# secondary air injection delete



## jing-jang (Jun 4, 2012)

hi guys, anybody with any experience with this ??? I found some of the plastic pipes broken so today i decided to remove it, no fault codes afterwards, much easier access to oil filter and maybe its just my imagination but car pulls better low down, instead of starting going mad in around 3k car starts pulling much much better from 2.2k and idle is more steady as well.


----------



## Teighto (Aug 10, 2008)

Easy to remove ?


----------



## jing-jang (Jun 4, 2012)

to be honest very easy, three 8mm allan key bolts, 3 10mm spanner nuts, one electric connector and 2 stupidly designed plastic tubes...one tube connects to air box, second to some strange ufo like metal plate next to the fuel rail, disconnect everywhere, replace standard airbox with induction kit, and from the metal ufo thing pul out vacuum hose from top so it wont open...easy as that


----------



## nilrem (Sep 9, 2011)

SAI pump is only used on a cold start to pump in more air to get the Cat up to operating temperature quicker to cut down on emissions.
The silver UFO is the combi valve which is usually removed and blanked off when the delete is done.

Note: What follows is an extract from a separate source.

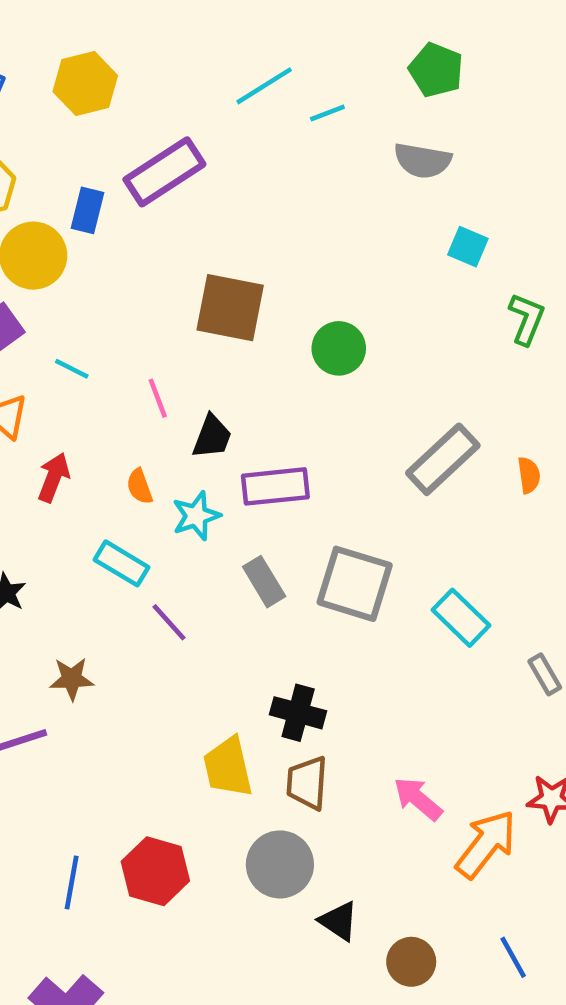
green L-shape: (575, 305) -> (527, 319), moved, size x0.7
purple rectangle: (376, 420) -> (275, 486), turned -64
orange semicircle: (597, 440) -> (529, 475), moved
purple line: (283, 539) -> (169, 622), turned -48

You will also get an incorrect flow error code on a scan but this can be ignored.


----------



## thebluemax (Oct 11, 2012)

never heard of this , is it safe to do and will it affect the engine reliability ?


----------



## nilrem (Sep 9, 2011)

On the 225 engines its fitted to the APX engines, BAM has VVT which is 'only' used on cold start.

Perfectly safe to do as the Only difference is that your emissions would be higher on a cold start as Cat would take longer getting to optimum temp.


----------



## jing-jang (Jun 4, 2012)

nilrem said:


> On the 225 engines its fitted to the APX engines, BAM has VVT which is 'only' used on cold start.
> 
> Perfectly safe to do as the Only difference is that your emissions would be higher on a cold start as *Cat would take longer getting to optimum temp.*


if you have got one :wink:


----------